_WHAT IS NEEDED:_
List all the lines in these records that hold "AMPARAMS".

*** MATERIAL PROVIDED

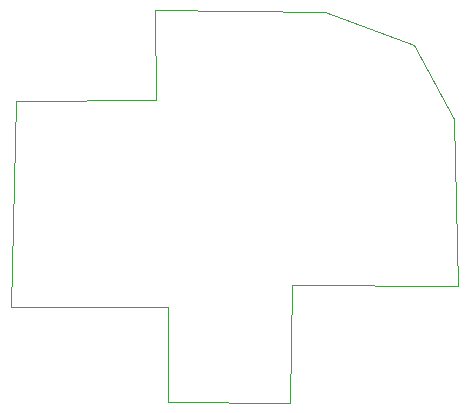
<source format=gbr>
%TF.GenerationSoftware,KiCad,Pcbnew,8.0.6*%
%TF.CreationDate,2025-05-21T19:35:09-04:00*%
%TF.ProjectId,ir_controller,69725f63-6f6e-4747-926f-6c6c65722e6b,rev?*%
%TF.SameCoordinates,Original*%
%TF.FileFunction,Profile,NP*%
%FSLAX46Y46*%
G04 Gerber Fmt 4.6, Leading zero omitted, Abs format (unit mm)*
G04 Created by KiCad (PCBNEW 8.0.6) date 2025-05-21 19:35:09*
%MOMM*%
%LPD*%
G01*
G04 APERTURE LIST*
%TA.AperFunction,Profile*%
%ADD10C,0.050000*%
%TD*%
G04 APERTURE END LIST*
D10*
X56413400Y-28905200D02*
X63906400Y-31750000D01*
X67335400Y-37998400D01*
X67640200Y-52146200D01*
X53568600Y-52019200D01*
X53390800Y-62026800D01*
X43129200Y-61976000D01*
X43129200Y-53924200D01*
X29845000Y-53873400D01*
X30251400Y-36499800D01*
X42062400Y-36398200D01*
X41986200Y-28778200D01*
X56413400Y-28905200D01*
M02*

</source>
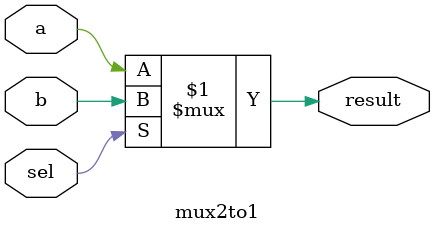
<source format=v>
`timescale 1ns/1ns
module mux2to1( a, b, sel, result);

output result ;
input a, b, sel ;
          
assign result = ( sel ) ? b : a ;

endmodule
</source>
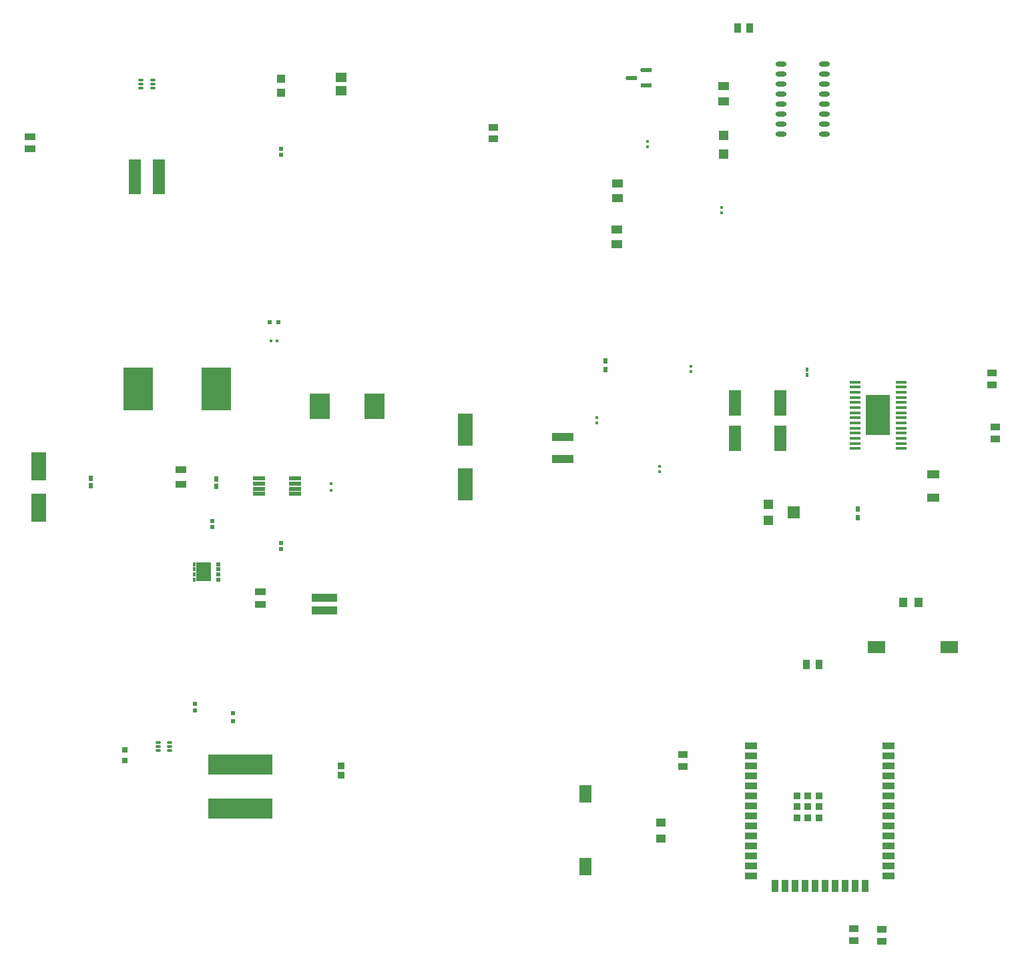
<source format=gtp>
G04*
G04 #@! TF.GenerationSoftware,Altium Limited,Altium Designer,24.9.1 (31)*
G04*
G04 Layer_Color=8421504*
%FSLAX25Y25*%
%MOIN*%
G70*
G04*
G04 #@! TF.SameCoordinates,8287A4C5-CB0D-4E90-9DB4-BFF006B876B5*
G04*
G04*
G04 #@! TF.FilePolarity,Positive*
G04*
G01*
G75*
%ADD15R,0.05906X0.03543*%
%ADD16R,0.03543X0.05906*%
%ADD17R,0.03543X0.03543*%
%ADD18R,0.03568X0.03563*%
G04:AMPARAMS|DCode=19|XSize=26.38mil|YSize=11.81mil|CornerRadius=1.95mil|HoleSize=0mil|Usage=FLASHONLY|Rotation=0.000|XOffset=0mil|YOffset=0mil|HoleType=Round|Shape=RoundedRectangle|*
%AMROUNDEDRECTD19*
21,1,0.02638,0.00791,0,0,0.0*
21,1,0.02248,0.01181,0,0,0.0*
1,1,0.00390,0.01124,-0.00396*
1,1,0.00390,-0.01124,-0.00396*
1,1,0.00390,-0.01124,0.00396*
1,1,0.00390,0.01124,0.00396*
%
%ADD19ROUNDEDRECTD19*%
%ADD20R,0.12205X0.20394*%
%ADD21R,0.05807X0.01772*%
%ADD22O,0.05512X0.02362*%
%ADD23R,0.02362X0.02362*%
%ADD24R,0.32284X0.10236*%
%ADD25R,0.02756X0.02756*%
%ADD26R,0.04969X0.03378*%
%ADD27R,0.03378X0.04969*%
%ADD28R,0.01860X0.01843*%
%ADD29R,0.03937X0.04921*%
%ADD30R,0.05709X0.04921*%
%ADD31R,0.02362X0.02362*%
%ADD32R,0.04969X0.03771*%
%ADD33R,0.02441X0.02598*%
G04:AMPARAMS|DCode=34|XSize=17.72mil|YSize=61.02mil|CornerRadius=1.95mil|HoleSize=0mil|Usage=FLASHONLY|Rotation=90.000|XOffset=0mil|YOffset=0mil|HoleType=Round|Shape=RoundedRectangle|*
%AMROUNDEDRECTD34*
21,1,0.01772,0.05713,0,0,90.0*
21,1,0.01382,0.06102,0,0,90.0*
1,1,0.00390,0.02856,0.00691*
1,1,0.00390,0.02856,-0.00691*
1,1,0.00390,-0.02856,-0.00691*
1,1,0.00390,-0.02856,0.00691*
%
%ADD34ROUNDEDRECTD34*%
%ADD35R,0.01822X0.02190*%
%ADD36R,0.06496X0.12795*%
%ADD37R,0.10709X0.04016*%
%ADD38R,0.02362X0.02756*%
%ADD39R,0.01654X0.01811*%
%ADD40R,0.04724X0.04724*%
%ADD41R,0.05906X0.06299*%
%ADD42R,0.15158X0.21654*%
%ADD43R,0.05906X0.17323*%
%ADD44R,0.03771X0.04969*%
%ADD45R,0.03985X0.04168*%
%ADD46R,0.05315X0.03740*%
G04:AMPARAMS|DCode=47|XSize=58.04mil|YSize=23.03mil|CornerRadius=11.51mil|HoleSize=0mil|Usage=FLASHONLY|Rotation=180.000|XOffset=0mil|YOffset=0mil|HoleType=Round|Shape=RoundedRectangle|*
%AMROUNDEDRECTD47*
21,1,0.05804,0.00000,0,0,180.0*
21,1,0.03501,0.02303,0,0,180.0*
1,1,0.02303,-0.01750,0.00000*
1,1,0.02303,0.01750,0.00000*
1,1,0.02303,0.01750,0.00000*
1,1,0.02303,-0.01750,0.00000*
%
%ADD47ROUNDEDRECTD47*%
%ADD48R,0.05804X0.02303*%
%ADD49R,0.05512X0.04134*%
%ADD50R,0.04921X0.04528*%
%ADD51R,0.01772X0.01772*%
%ADD52R,0.09843X0.12992*%
%ADD53R,0.07480X0.16339*%
%ADD54R,0.01772X0.01772*%
%ADD55R,0.07284X0.13976*%
%ADD56R,0.02480X0.01968*%
%ADD57R,0.01614X0.01968*%
%ADD58R,0.07480X0.09646*%
%ADD59R,0.05512X0.03740*%
%ADD60R,0.06299X0.03937*%
%ADD61R,0.12992X0.04134*%
%ADD62R,0.05472X0.03780*%
%ADD63R,0.08661X0.06299*%
%ADD64R,0.08583X0.06299*%
%ADD65R,0.06299X0.08661*%
%ADD66R,0.06299X0.08583*%
%ADD67R,0.04921X0.03937*%
D15*
X531551Y184209D02*
D03*
Y179209D02*
D03*
Y174209D02*
D03*
Y169209D02*
D03*
Y164209D02*
D03*
Y159209D02*
D03*
Y154209D02*
D03*
Y149209D02*
D03*
Y144209D02*
D03*
Y139209D02*
D03*
Y134209D02*
D03*
Y129209D02*
D03*
Y124209D02*
D03*
Y119209D02*
D03*
X600449D02*
D03*
Y124209D02*
D03*
Y129209D02*
D03*
Y134209D02*
D03*
Y139209D02*
D03*
Y144209D02*
D03*
Y149209D02*
D03*
Y154209D02*
D03*
Y159209D02*
D03*
Y164209D02*
D03*
Y169209D02*
D03*
Y174209D02*
D03*
Y179209D02*
D03*
Y184209D02*
D03*
D16*
X543500Y114287D02*
D03*
X548500D02*
D03*
X553500D02*
D03*
X558500D02*
D03*
X563500D02*
D03*
X568500D02*
D03*
X573500D02*
D03*
X578500D02*
D03*
X583500D02*
D03*
X588500D02*
D03*
D17*
X554583Y159327D02*
D03*
X560094D02*
D03*
X565606D02*
D03*
X554583Y153815D02*
D03*
X560094D02*
D03*
X565606D02*
D03*
X554583Y148303D02*
D03*
X560094D02*
D03*
X565606D02*
D03*
D18*
X327000Y169500D02*
D03*
Y174229D02*
D03*
D19*
X241413Y185968D02*
D03*
Y184000D02*
D03*
Y182032D02*
D03*
X235587D02*
D03*
Y184000D02*
D03*
Y185968D02*
D03*
X232913Y516968D02*
D03*
Y515000D02*
D03*
Y513031D02*
D03*
X227087D02*
D03*
Y515000D02*
D03*
Y516968D02*
D03*
D20*
X595067Y349425D02*
D03*
D21*
X606634Y366059D02*
D03*
Y363500D02*
D03*
Y360941D02*
D03*
Y358382D02*
D03*
Y355823D02*
D03*
Y353264D02*
D03*
Y350705D02*
D03*
Y348146D02*
D03*
Y345587D02*
D03*
Y343028D02*
D03*
Y340469D02*
D03*
Y337910D02*
D03*
Y335350D02*
D03*
Y332791D02*
D03*
X583500D02*
D03*
Y335350D02*
D03*
Y337910D02*
D03*
Y340469D02*
D03*
Y343028D02*
D03*
Y345587D02*
D03*
Y348146D02*
D03*
Y350705D02*
D03*
Y353264D02*
D03*
Y355823D02*
D03*
Y358382D02*
D03*
Y360941D02*
D03*
Y363500D02*
D03*
Y366059D02*
D03*
D22*
X546673Y525000D02*
D03*
Y520000D02*
D03*
Y515000D02*
D03*
Y510000D02*
D03*
Y505000D02*
D03*
Y500000D02*
D03*
Y495000D02*
D03*
Y490000D02*
D03*
X568327Y525000D02*
D03*
Y520000D02*
D03*
Y515000D02*
D03*
Y510000D02*
D03*
Y505000D02*
D03*
Y500000D02*
D03*
Y495000D02*
D03*
Y490000D02*
D03*
D23*
X273000Y200567D02*
D03*
Y196433D02*
D03*
D24*
X276500Y175024D02*
D03*
Y152976D02*
D03*
D25*
X219000Y176744D02*
D03*
Y182256D02*
D03*
D26*
X497500Y180059D02*
D03*
X652000Y370559D02*
D03*
Y364441D02*
D03*
X653500Y337441D02*
D03*
Y343559D02*
D03*
X597000Y86441D02*
D03*
Y92559D02*
D03*
X497500Y173941D02*
D03*
X583000Y86941D02*
D03*
Y93059D02*
D03*
D27*
X559441Y225000D02*
D03*
X565559D02*
D03*
D28*
X254000Y201917D02*
D03*
Y205083D02*
D03*
X297000Y479417D02*
D03*
Y482583D02*
D03*
X262500Y293417D02*
D03*
Y296583D02*
D03*
X297000Y282417D02*
D03*
Y285583D02*
D03*
D29*
X607563Y256000D02*
D03*
X615437D02*
D03*
D30*
X327000Y518347D02*
D03*
Y511654D02*
D03*
D31*
X291433Y396000D02*
D03*
X295567D02*
D03*
D32*
X403000Y493363D02*
D03*
Y487637D02*
D03*
D33*
X202000Y317732D02*
D03*
Y314268D02*
D03*
X264500Y314035D02*
D03*
Y317500D02*
D03*
D34*
X304153Y310161D02*
D03*
Y312720D02*
D03*
Y315280D02*
D03*
Y317839D02*
D03*
X285846Y310161D02*
D03*
Y312720D02*
D03*
Y315280D02*
D03*
Y317839D02*
D03*
D35*
X559500Y369609D02*
D03*
Y372391D02*
D03*
D36*
X546220Y355500D02*
D03*
X523779D02*
D03*
X546220Y338000D02*
D03*
X523779D02*
D03*
D37*
X437500Y327488D02*
D03*
Y338512D02*
D03*
D38*
X459000Y376665D02*
D03*
Y372335D02*
D03*
X585000Y302665D02*
D03*
Y298335D02*
D03*
D39*
X480000Y486299D02*
D03*
Y483701D02*
D03*
X517000Y450701D02*
D03*
Y453299D02*
D03*
X454500Y345701D02*
D03*
Y348299D02*
D03*
X501500Y371201D02*
D03*
Y373799D02*
D03*
X486000Y321201D02*
D03*
Y323799D02*
D03*
D40*
X540205Y304937D02*
D03*
Y297063D02*
D03*
D41*
X553000Y301000D02*
D03*
D42*
X225500Y362500D02*
D03*
X264673D02*
D03*
D43*
X236004Y468500D02*
D03*
X223996D02*
D03*
D44*
X525137Y543000D02*
D03*
X530863D02*
D03*
D45*
X297000Y510548D02*
D03*
Y517452D02*
D03*
D46*
X171500Y488453D02*
D03*
Y482547D02*
D03*
D47*
X472000Y518000D02*
D03*
X479364Y521740D02*
D03*
D48*
Y514260D02*
D03*
D49*
X518000Y513740D02*
D03*
Y506260D02*
D03*
X465000Y465240D02*
D03*
Y457760D02*
D03*
X464500Y434760D02*
D03*
Y442240D02*
D03*
D50*
X518000Y489126D02*
D03*
Y479874D02*
D03*
D51*
X291925Y386500D02*
D03*
X295075D02*
D03*
D52*
X316417Y354000D02*
D03*
X343583D02*
D03*
D53*
X389000Y342181D02*
D03*
Y314819D02*
D03*
D54*
X322000Y315075D02*
D03*
Y311925D02*
D03*
D55*
X176000Y323933D02*
D03*
Y303067D02*
D03*
D56*
X265500Y267323D02*
D03*
Y269882D02*
D03*
Y272441D02*
D03*
Y275000D02*
D03*
D57*
X253768D02*
D03*
Y272441D02*
D03*
Y269882D02*
D03*
Y267323D02*
D03*
D58*
X258315Y271161D02*
D03*
D59*
X247000Y314858D02*
D03*
Y322142D02*
D03*
D60*
X622500Y308095D02*
D03*
Y319905D02*
D03*
D61*
X318500Y251752D02*
D03*
Y258248D02*
D03*
D62*
X286500Y261110D02*
D03*
Y254890D02*
D03*
D63*
X594410Y233500D02*
D03*
D64*
X630590D02*
D03*
D65*
X449000Y160091D02*
D03*
D66*
Y123909D02*
D03*
D67*
X486500Y138063D02*
D03*
Y145937D02*
D03*
M02*

</source>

******

_OUTPUT OF THE EXERCISE:_
G04:AMPARAMS|DCode=19|XSize=26.38mil|YSize=11.81mil|CornerRadius=1.95mil|HoleSize=0mil|Usage=FLASHONLY|Rotation=0.000|XOffset=0mil|YOffset=0mil|HoleType=Round|Shape=RoundedRectangle|*
G04:AMPARAMS|DCode=34|XSize=17.72mil|YSize=61.02mil|CornerRadius=1.95mil|HoleSize=0mil|Usage=FLASHONLY|Rotation=90.000|XOffset=0mil|YOffset=0mil|HoleType=Round|Shape=RoundedRectangle|*
G04:AMPARAMS|DCode=47|XSize=58.04mil|YSize=23.03mil|CornerRadius=11.51mil|HoleSize=0mil|Usage=FLASHONLY|Rotation=180.000|XOffset=0mil|YOffset=0mil|HoleType=Round|Shape=RoundedRectangle|*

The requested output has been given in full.